A patent gives a patent owner an exclusive right (a monopoly) in an invention for a limited period of time. There are three kinds of patents; utility, plant, and design. For utility and plant patents filed in the United States on or after June 8, 1995 the term of the patent lasts 20 years from the date the patent application was filed. In some cases the term is measured from the date that a related patent application was filed. The term of a design patent lasts 14 years from the date the patent issues. The design patent gives its owner a 14 year monopoly in the ornamental aspects of the design of an article of manufacture.
United States law awards the exclusive right (monopoly) to the first to invent; however, the term of the utility and plant patent is measured from the filing date of the patent application. Recognition of the first to invent in the United States is different from the European system that recognizes the first to file the patent application and awards the exclusive right accordingly.

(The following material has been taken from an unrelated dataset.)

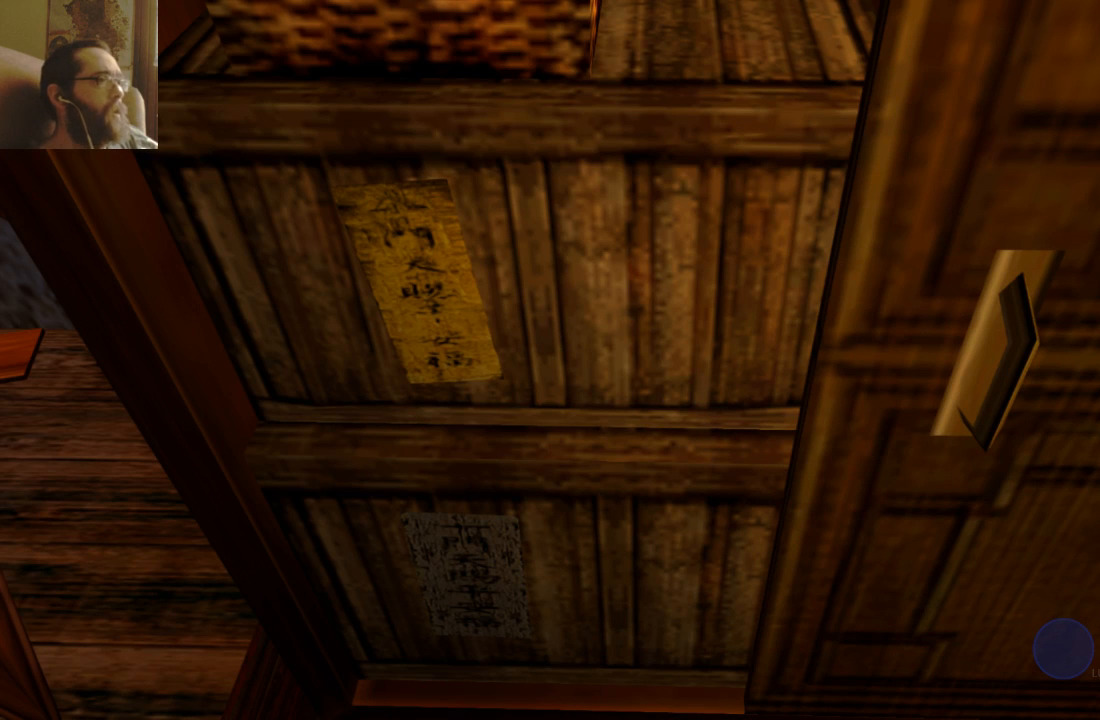
{"buttons": [], "left_stick": "up", "right_stick": "center", "events": [[67, "left_stick", "up-left"], [233, "left_stick", "up"]]}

The legal authority for a patent is found in article I, section 8, clause 8 of the United States Constitution. The statutory law applicable to patents is found in the Patent Act, Title 35 of the United State Code. An application for a patent is submitted to the United States Patent and Trademark Office (USPTO) for examination. The application is examined to determine whether the claimed invention is novel, non-obvious, and useful, and that the best mode has been disclosed in an enabled application. Whether or not a patent application has met the legal requirements is the subject of correspondence (known as patent prosecution) between the inventor and the PTO. The time between filing the patent application and issuance of the patent grant varies; usually at least 12-18 months in the most expeditious case.